Siemens iQ500 Çamaşır ve Kurutma makinesi, güncel yeni programları kolayca indirip tek dokunuşla kullanabilirsiniz. İhtiyaç değiştikçe çamaşır makineniz de sizinle birlikte kendini güncelliyor. Siemens’in en sevilen yanlarından biri, cihazların statik kalmaması. Yani bugün aldığınız çamaşır makinesi birkaç yıl sonra bile yeni özellikler kazanabiliyor. 



Siemens Home Connect üzerinden cihaza özel yeni yıkama ve kurutma programları indirebiliyorsunuz. Mevsimsel ihtiyaçlar, moda olan yeni kumaş türleri, spor kıyafetlerin gelişmesi… Ne değişirse değişsin, makineniz hep güncel kalıyor. 

Tıpkı telefonunuza uygulama güncellemesi indirir gibi çamaşır ve kurutma makineniz de güncellemelerle değişen yaşam tarzınıza ayak uyduruyor. 

Akıllı deterjan yönetimi: i-Dos ile her yıkamada doğru ölçü 

Makineyi tamamen doldurunca veya tek parça kıyafeti makineye attığınızda ne kadar deterjan koyacağınızı bilemiyor olabilirsiniz. İşte tam bu noktada i-Dos Deterjan Tarama teknolojisi devreye giriyor. Siemens Home Connect üzerinden şişelerin barkodunu okutup su sertliği ve deterjan yoğunluğunu makineye iletiyor, i-Dos ise her yıkamada doğru miktarı otomatik olarak ayarlıyor. Üstelik Siemens Home Connect uygulaması, deterjan seviyesini takip ederek deterjanınız tükenmeden önce size haber veriyor. Tek yapmanız gereken uygulamayı telefonunuza yüklemek ve çamaşır makinenizi uygulamaya bağlamak. 

stainRemoval teknolojisi: Zorlu lekelerle inatlaşmayı unutun 

Çay, yağ, makyaj, çikolata lekeleri… Gün içinde fark etmeden üzerinize bulaşan lekeler artık kâbus olmaktan çıkıyor. Siemens iQ500 çamaşır makinesi ile stainRemoval teknolojisi devreye giriyor. Tek bir dokunuşla çay, yağ, kozmetik veya günlük hayatta karşılaştığınız diğer zor lekeler için özel programları aktif edebilirsiniz. 

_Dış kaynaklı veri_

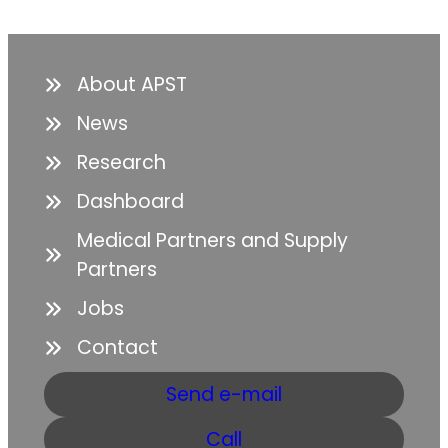
About APST
News
Research
Dashboard
Medical Partners and Supply
Partners
Jobs
Contact
Send e-mail
Call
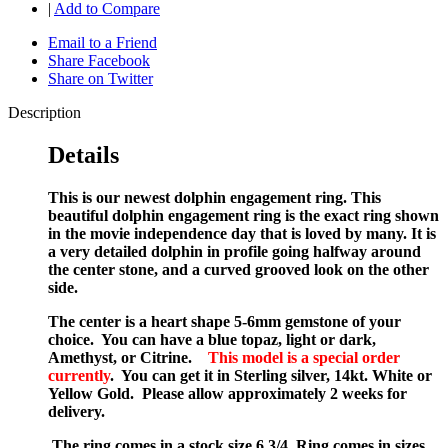
|
Add to Compare
Email to a Friend
Share Facebook
Share on Twitter
Description
Details
This is our newest dolphin engagement ring. This
beautiful dolphin engagement ring is the exact ring shown
in the movie independence day that is loved by many. It is
a very detailed dolphin in profile going halfway around
the center stone, a
nd a curved grooved look on the other
side.
The center is a heart shape 5-6mm gemstone of your
choice. You can have a blue topaz, light or dark,
Amethyst, or Citrine.
This model is a special order
currently
. You can get it in Sterling silver, 14kt. White or
Yellow Gold. Please allow approximately 2 weeks for
delivery.
The ring comes in a stock size 6 3/4. Ring comes in sizes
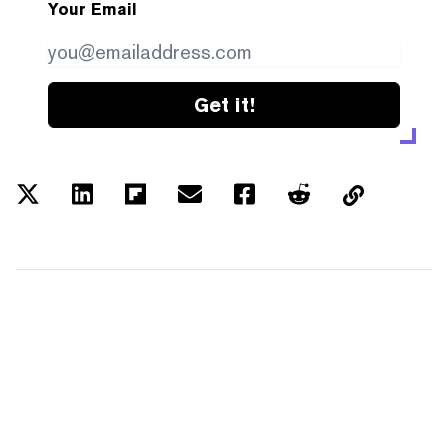
Your Email
Get it!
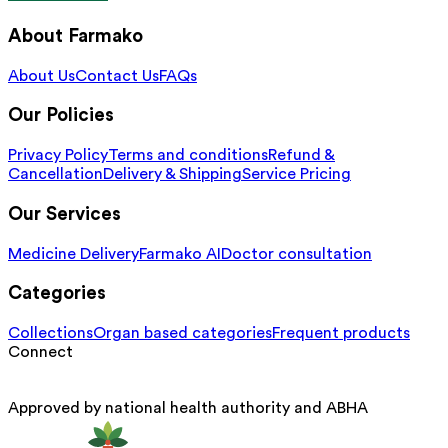
About Farmako
About Us
Contact Us
FAQs
Our Policies
Privacy Policy
Terms and conditions
Refund &
Cancellation
Delivery & Shipping
Service Pricing
Our Services
Medicine Delivery
Farmako AI
Doctor consultation
Categories
Collections
Organ based categories
Frequent products
Connect
Approved by national health authority and ABHA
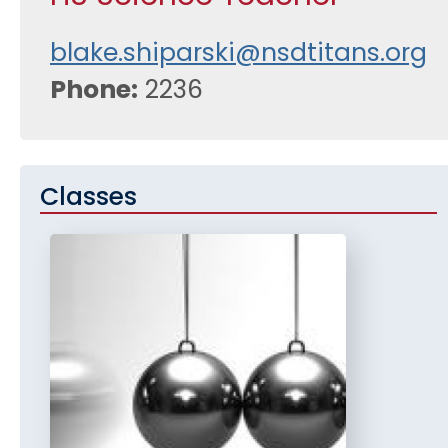
blake.shiparski@nsdtitans.org
Phone
2236
Classes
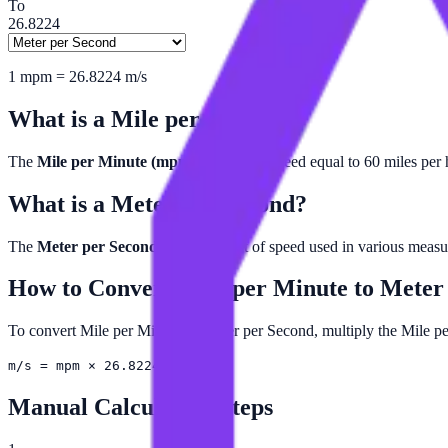
To
26.8224
1
mpm
=
26.8224
m/s
What is a
Mile per Minute
?
The
Mile per Minute (mpm)
is a unit of speed equal to 60 miles per 
What is a
Meter per Second
?
The
Meter per Second (m/s)
is a unit of speed used in various meas
How to Convert
Mile per Minute
to
Meter
To convert Mile per Minute to Meter per Second, multiply the Mile p
m/s = mpm × 26.8224
Manual Calculation Steps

Siemens Home Connect uygulaması sayesinde daha fazla leke türünü ve bunlar için geliştirilmiş özel programları keşfetmek de mümkün. Yani sadece “lekeyi çıkar” demekle kalmıyor, sizin için en doğru yıkama programını da otomatik olarak öneriyor. Böylece hem lekelerle uğraşmak zorunda kalmıyor hem de giysilerinizin ömrünü koruyorsunuz. 

Artık çocuğunuza yemek yedirirken dökülen yemek lekeleri, kahve kazaları ya da mutfakta sıçrayan yağ lekeleri sizi endişelendirmiyor. stainRemoval, günlük hayatın getirdiği küçük sürprizlere karşı en güvenilir yardımcınız oluyor. 

Siemens iQ500 çamaşır ve kurutma makineleri, artık sadece kıyafetlerinizi temizleyen makineler değil; size zaman, konfor ve güven veren akıllı iş ortaklarınızdır. Ütüye harcadığınız vakti kendinize ayırın, lekelerle uğraşmayı unutun ve teknolojinin yaşam alanınıza uyumunun keyfini yaşayın.

*Bu yazı Siemens’in katkılarıyla hazırlanmıştır.